Après, je pense honnêtement que, sans doute, il n’y a pas de création. Mais il faut que ce soit un doute paisible. Il faut douter, mais en restant serein. C’est normal qu’une idée change et évolue. Je n’ai jamais rien créé en étant sûr de moi, le doute est toujours créatif.
Il y a évidemment des nuits qui ne sont pas sereines, et d’autres oui, mais ce sont les aléas de la création : jamais on ne crée en pleine certitude.
Après les JO, de quoi peut-on rêver professionnellement ?
L’année dernière, j’ai mis en scène un spectacle qui durait 24h d’affilée, et après ça, on me posait déjà cette question.
L’énormité ou la grandeur n’est pas un objectif dans ma vie. C’est passionnant de travailler à ce type d’échelle, car cela demande à réfléchir autrement, mais à chaque projet, ce qui me passionne toujours, c’est de raconter une belle histoire. Qui va porter quelque chose d’autre qu’elle-même.
Est-ce que le prochain projet sera un film, un jeu vidéo - j’adorerais !-, une pièce, un opéra… Peu importe ! Je viens de monter Roméo et Juliette à l’Opéra Bastille, et, chaque soir, j’étais sidéré de voir les gens émus par une histoire que pourtant tout le monde connaît par cœur ! Il n’y aucune surprise, on sait tous que les héros vont mourir à la fin, pourtant on est encore émus.

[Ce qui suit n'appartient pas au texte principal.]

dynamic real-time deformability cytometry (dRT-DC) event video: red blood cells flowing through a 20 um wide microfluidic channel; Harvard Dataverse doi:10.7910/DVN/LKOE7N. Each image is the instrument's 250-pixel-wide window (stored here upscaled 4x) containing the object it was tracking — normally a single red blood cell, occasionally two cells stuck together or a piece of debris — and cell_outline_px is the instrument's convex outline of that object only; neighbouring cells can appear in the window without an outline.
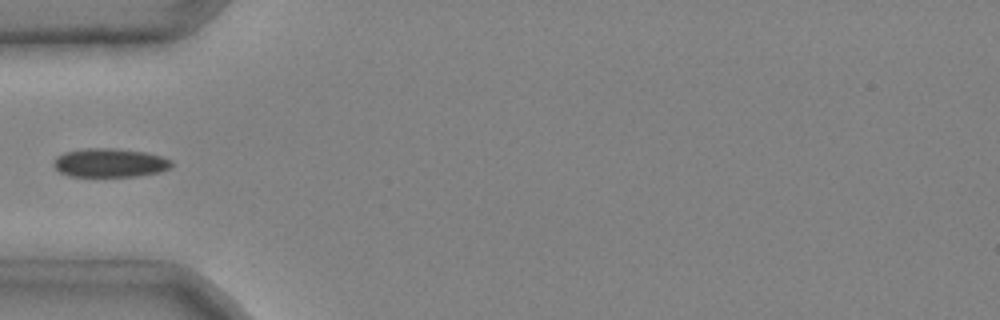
{"species": "common noctule bat (a hibernating species)", "species_latin": "Nyctalus noctula", "temperature_condition": "cold", "stored_images_in_passage": 4, "camera_frame_rate_fps": 3000, "um_per_image_px": 0.085, "animal": {"sex": "male", "body_mass_g": 20.4}, "frame": {"image": 1, "passage_image": 3, "time_ms": 0.667, "image_size_px": [1000, 320], "cell_outline_px": [[172, 168], [160, 172], [136, 176], [68, 176], [60, 172], [52, 164], [52, 160], [56, 156], [64, 152], [84, 148], [116, 148], [144, 152], [160, 156], [172, 160]], "centroid_in_image_um": [9.31, 13.83], "position_along_channel_um": 75.7, "area_um2": 19.94}}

Et moi, peu importe si c’est un petit spectacle de 100 places ou une cérémonie de 600 000 spectateurs, c’est la puissance du récit qui me guide et me porte.
En attendant les JO, vous pouvez découvrir le travail de Thomas en allant voir Macbeth Underworld, à l’Opéra Comique à Paris, à partir du 6 novembre 2023, ainsi que son formidable Starmania, à partir du 14 novembre à la Seine Musicale, et Fantasio en décembre 2023, à l’Opéra Comique également.
Les recos de Thomas :
Stanislas Nordey fait partie des personnes qui m’ont le plus inspiré. Il a joué un grand rôle dans ma carrière.
J’aime beaucoup le cinéaste Denis Villeneuve. Il a fait tout un tas de films qui sont tous pour moi des chefs-d’œuvres. Premier contact a été pour moi un gros choc. Chaque fois qu’il fait un film j’en ressors estomaqué et hyper inspiré.
Le Magicien d’Oz reste un film constitutif de mon parcours, au même titre que Fantasia, que j’avais regardé enfant. Je devais avoir 4 ans, je l’ai vu au cinéma, mes parents étaient un peu fous de m’avoir emmené voir ça. Je me souviens d’avoir été effaré, et surtout quelle puissance picturale et musicale !
Je suis un fan de toute l'œuvre d’Hervé Guibert, et notamment Le mausolée des amants.